EXERCISE BRIEF:
The records that follow must be transcribed exactly, each one in full.

Saved data entries:
+++++

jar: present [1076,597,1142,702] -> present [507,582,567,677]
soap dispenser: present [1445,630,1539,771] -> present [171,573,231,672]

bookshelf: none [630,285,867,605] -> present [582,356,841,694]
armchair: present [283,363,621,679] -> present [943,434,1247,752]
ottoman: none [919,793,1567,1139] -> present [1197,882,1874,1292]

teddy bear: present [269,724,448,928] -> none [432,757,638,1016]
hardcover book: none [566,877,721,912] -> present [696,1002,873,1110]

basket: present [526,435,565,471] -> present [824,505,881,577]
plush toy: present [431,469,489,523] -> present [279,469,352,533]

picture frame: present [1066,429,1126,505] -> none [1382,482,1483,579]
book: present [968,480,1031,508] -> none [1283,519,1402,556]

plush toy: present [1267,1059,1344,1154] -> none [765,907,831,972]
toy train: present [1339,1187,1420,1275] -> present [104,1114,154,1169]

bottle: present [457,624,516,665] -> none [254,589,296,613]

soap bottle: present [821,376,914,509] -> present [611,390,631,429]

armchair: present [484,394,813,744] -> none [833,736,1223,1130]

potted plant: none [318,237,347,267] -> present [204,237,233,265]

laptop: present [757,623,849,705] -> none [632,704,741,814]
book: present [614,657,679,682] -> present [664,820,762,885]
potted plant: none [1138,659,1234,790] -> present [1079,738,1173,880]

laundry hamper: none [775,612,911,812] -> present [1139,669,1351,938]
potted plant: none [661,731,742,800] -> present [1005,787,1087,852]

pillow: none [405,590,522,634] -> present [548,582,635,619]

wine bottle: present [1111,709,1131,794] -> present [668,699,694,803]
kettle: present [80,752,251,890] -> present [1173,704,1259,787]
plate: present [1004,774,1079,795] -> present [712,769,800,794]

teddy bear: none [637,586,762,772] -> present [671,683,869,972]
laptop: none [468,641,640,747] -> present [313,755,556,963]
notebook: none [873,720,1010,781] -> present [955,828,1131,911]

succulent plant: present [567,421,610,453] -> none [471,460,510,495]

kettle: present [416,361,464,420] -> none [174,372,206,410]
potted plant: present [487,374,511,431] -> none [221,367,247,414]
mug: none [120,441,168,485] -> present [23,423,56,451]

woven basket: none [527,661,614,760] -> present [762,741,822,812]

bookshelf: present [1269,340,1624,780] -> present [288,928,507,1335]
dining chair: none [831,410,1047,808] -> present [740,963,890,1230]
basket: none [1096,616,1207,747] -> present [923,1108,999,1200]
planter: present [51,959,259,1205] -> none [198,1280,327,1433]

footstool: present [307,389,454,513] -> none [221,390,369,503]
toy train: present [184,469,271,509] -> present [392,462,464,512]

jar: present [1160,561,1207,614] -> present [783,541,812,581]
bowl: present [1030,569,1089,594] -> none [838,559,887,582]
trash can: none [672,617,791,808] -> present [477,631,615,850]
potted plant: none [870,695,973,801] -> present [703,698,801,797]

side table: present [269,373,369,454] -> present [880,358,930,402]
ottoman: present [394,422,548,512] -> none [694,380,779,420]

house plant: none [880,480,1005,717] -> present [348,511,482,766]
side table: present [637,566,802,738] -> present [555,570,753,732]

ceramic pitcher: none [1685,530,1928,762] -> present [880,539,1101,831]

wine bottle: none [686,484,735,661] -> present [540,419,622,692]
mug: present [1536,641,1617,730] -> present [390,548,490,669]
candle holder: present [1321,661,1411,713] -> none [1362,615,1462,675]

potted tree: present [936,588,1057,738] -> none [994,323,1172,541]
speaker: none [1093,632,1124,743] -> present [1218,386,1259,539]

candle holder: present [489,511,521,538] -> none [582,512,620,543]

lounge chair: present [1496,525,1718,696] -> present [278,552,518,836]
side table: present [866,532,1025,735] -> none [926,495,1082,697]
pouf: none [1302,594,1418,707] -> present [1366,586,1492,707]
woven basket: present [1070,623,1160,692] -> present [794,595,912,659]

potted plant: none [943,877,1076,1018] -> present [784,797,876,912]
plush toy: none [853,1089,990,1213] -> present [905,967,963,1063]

+++++

EXERCISE RESULT:
jar: present [1076,597,1142,702] -> present [507,582,567,677]
soap dispenser: present [1445,630,1539,771] -> present [171,573,231,672]

bookshelf: none [630,285,867,605] -> present [582,356,841,694]
armchair: present [283,363,621,679] -> present [943,434,1247,752]
ottoman: none [919,793,1567,1139] -> present [1197,882,1874,1292]

teddy bear: present [269,724,448,928] -> none [432,757,638,1016]
hardcover book: none [566,877,721,912] -> present [696,1002,873,1110]

basket: present [526,435,565,471] -> present [824,505,881,577]
plush toy: present [431,469,489,523] -> present [279,469,352,533]

picture frame: present [1066,429,1126,505] -> none [1382,482,1483,579]
book: present [968,480,1031,508] -> none [1283,519,1402,556]

plush toy: present [1267,1059,1344,1154] -> none [765,907,831,972]
toy train: present [1339,1187,1420,1275] -> present [104,1114,154,1169]

bottle: present [457,624,516,665] -> none [254,589,296,613]

soap bottle: present [821,376,914,509] -> present [611,390,631,429]

armchair: present [484,394,813,744] -> none [833,736,1223,1130]

potted plant: none [318,237,347,267] -> present [204,237,233,265]

laptop: present [757,623,849,705] -> none [632,704,741,814]
book: present [614,657,679,682] -> present [664,820,762,885]
potted plant: none [1138,659,1234,790] -> present [1079,738,1173,880]

laundry hamper: none [775,612,911,812] -> present [1139,669,1351,938]
potted plant: none [661,731,742,800] -> present [1005,787,1087,852]

pillow: none [405,590,522,634] -> present [548,582,635,619]

wine bottle: present [1111,709,1131,794] -> present [668,699,694,803]
kettle: present [80,752,251,890] -> present [1173,704,1259,787]
plate: present [1004,774,1079,795] -> present [712,769,800,794]

teddy bear: none [637,586,762,772] -> present [671,683,869,972]
laptop: none [468,641,640,747] -> present [313,755,556,963]
notebook: none [873,720,1010,781] -> present [955,828,1131,911]

succulent plant: present [567,421,610,453] -> none [471,460,510,495]

kettle: present [416,361,464,420] -> none [174,372,206,410]
potted plant: present [487,374,511,431] -> none [221,367,247,414]
mug: none [120,441,168,485] -> present [23,423,56,451]

woven basket: none [527,661,614,760] -> present [762,741,822,812]

bookshelf: present [1269,340,1624,780] -> present [288,928,507,1335]
dining chair: none [831,410,1047,808] -> present [740,963,890,1230]
basket: none [1096,616,1207,747] -> present [923,1108,999,1200]
planter: present [51,959,259,1205] -> none [198,1280,327,1433]

footstool: present [307,389,454,513] -> none [221,390,369,503]
toy train: present [184,469,271,509] -> present [392,462,464,512]

jar: present [1160,561,1207,614] -> present [783,541,812,581]
bowl: present [1030,569,1089,594] -> none [838,559,887,582]
trash can: none [672,617,791,808] -> present [477,631,615,850]
potted plant: none [870,695,973,801] -> present [703,698,801,797]

side table: present [269,373,369,454] -> present [880,358,930,402]
ottoman: present [394,422,548,512] -> none [694,380,779,420]

house plant: none [880,480,1005,717] -> present [348,511,482,766]
side table: present [637,566,802,738] -> present [555,570,753,732]

ceramic pitcher: none [1685,530,1928,762] -> present [880,539,1101,831]

wine bottle: none [686,484,735,661] -> present [540,419,622,692]
mug: present [1536,641,1617,730] -> present [390,548,490,669]
candle holder: present [1321,661,1411,713] -> none [1362,615,1462,675]

potted tree: present [936,588,1057,738] -> none [994,323,1172,541]
speaker: none [1093,632,1124,743] -> present [1218,386,1259,539]

candle holder: present [489,511,521,538] -> none [582,512,620,543]

lounge chair: present [1496,525,1718,696] -> present [278,552,518,836]
side table: present [866,532,1025,735] -> none [926,495,1082,697]
pouf: none [1302,594,1418,707] -> present [1366,586,1492,707]
woven basket: present [1070,623,1160,692] -> present [794,595,912,659]

potted plant: none [943,877,1076,1018] -> present [784,797,876,912]
plush toy: none [853,1089,990,1213] -> present [905,967,963,1063]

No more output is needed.